▶ [What is expected]:
Starting at the line containing "order: Lamiales" and ending at the last line of the entries, give only those lines again with "phylum" swapped for "division" and everything else unchanged.

━━ Stored data ━━

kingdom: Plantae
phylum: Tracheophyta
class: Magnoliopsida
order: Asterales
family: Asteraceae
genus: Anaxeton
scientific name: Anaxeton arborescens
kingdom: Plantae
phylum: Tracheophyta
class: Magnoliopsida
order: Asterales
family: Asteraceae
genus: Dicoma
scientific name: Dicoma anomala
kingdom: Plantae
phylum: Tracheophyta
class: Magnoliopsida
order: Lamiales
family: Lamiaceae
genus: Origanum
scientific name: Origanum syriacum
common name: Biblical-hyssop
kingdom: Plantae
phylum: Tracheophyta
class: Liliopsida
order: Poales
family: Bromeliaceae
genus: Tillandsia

━━━

▶ [Result below]:
order: Lamiales
family: Lamiaceae
genus: Origanum
scientific name: Origanum syriacum
common name: Biblical-hyssop
kingdom: Plantae
division: Tracheophyta
class: Liliopsida
order: Poales
family: Bromeliaceae
genus: Tillandsia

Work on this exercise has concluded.